Даниэль долго обдумывал это предложение. Он не был уверен, что сможет зарабатывать на жизнь столь приятным способом, но решил, что так он сможет в какой-то мере удовлетворять свои мечты о недостижимом. На следующий день он отправился в редакцию газеты, куда в течение года посылал заметки из Чиуауа и Соноры. Его принял Говард Гарднер, молодой рассеянный человек, в чьей нервной речи удачно сочетались категорические суждения и скептические сентенции. Он был главным редактором и, по существу, директором газеты, потому что формально директором оставался хозяин, заходивший туда все реже и на все более короткое время, чтобы дать десяток указаний, из которых выполнялось от силы четыре. И жизнь продолжала течь как прежде, спокойная и прозрачная, как река, протекавшая перед окнами здания.

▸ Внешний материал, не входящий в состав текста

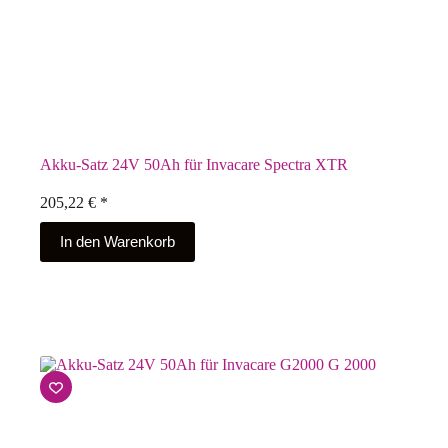
Akku-Satz 24V 50Ah für Invacare Spectra XTR
205,22
€
*
In den Warenkorb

Говард оказался восторженным поклонником статей Даниэля, рассказал ему, посмеиваясь, как ему нужны были эти истории, когда он изнемогал от скуки по вечерам, спросил его раз семь, как шли дела down there,[35]выразил сожаление по поводу войны, обнял своего корреспондента, словно очень по нему соскучился, и заставил принести из бухгалтерии его гонорар, который там хранился.
– Я всегда знал, что тебя не убили, – сказал редактор с такой теплотой, что Даниэль покраснел от смущения.

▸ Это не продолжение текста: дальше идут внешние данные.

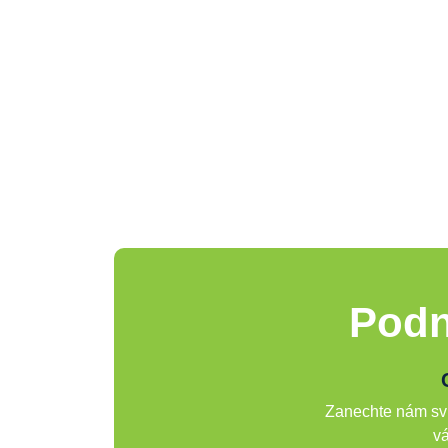
Podn
Zanechte nám svů
vá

Он не предполагал встретить такого человека, он думал, что наткнется на равнодушного гринго, и опять убедился в правильности одной из поговорок Милагрос: «Жизнь устроена так, чтобы всегда выбивать нас из колеи». Он безоговорочно принял дружбу, предложенную, когда он больше всего в ней нуждался, и вышел из редакции, болтая с Говардом Гарднером, словно давно его знал. Спустя четыре часа и несколько кружек пива они знали все о жизни и злоключениях друг друга. Выйдя из темного шумного бара, принявшего их исповедь, они пошли по улице в обнимку, поверяя друг другу самое сокровенное, в полной уверенности, что жизнь подарила каждому сообщника, о чем свидетельствовала нетвердая цепочка их шагов. Миллионы звезд дырявили ночное небо.
– Ночь как раз для того, чтобы целовать женщину, – сказал Говард, показывая на звезды при прощании.
Даниэль, насвистывая, вошел в дом своего отца и сел возле кресла, где тот отдыхал, чтобы рассказать ему о рае и о знаке свыше, открывшихся ему. Доктор Куэнка слушал его, вспоминая свою молодость с удовольствием, как всякий отец, видящий в своих детях тот же свет, который озарял когда-то его собственную жизнь.
– Похоже, ты встретил своего личного Диего Саури, – сказал он, имея в виду свою дружбу с аптекарем. И словно это воспоминание всколыхнуло в его душе сомнения, мучившие его с того момента, как сын вернулся, он наконец отважился спросить об Эмилии.
– Эмилия – это роскошь, – отчеканил Даниэль, будто каждое слово было тяжким грузом. А потом, отчаявшийся и безутешный, утонул в море пьяных бессвязных снов, чего он никогда себе не позволял.
Приняв решение укрыться в Сан-Антонио, он написал Эмилии и предоставил ей подробный отчет о своем состоянии внутри и своем положении снаружи. В конверт вместе с письмом он положил прядь своих волос и фотографию, по краю которой он написал ей записку, называя ее «единственный смысл моей жизни». После этого он так и не смог отправить ей больше ни одного письма. Он мучился своим отчуждением и не хотел ей признаваться, что, хотя ее не было рядом, он не испытывал беспокойства и не чувствовал себя несчастным. Поэтому он плакал, уткнувшись детской и пьяной головой в колени доброго отца, каким Куэнка никогда не был в его детстве. Старики позволяют себе смелые поступки, на которые не были способны, когда все считали их образцом бесстрашия и силы.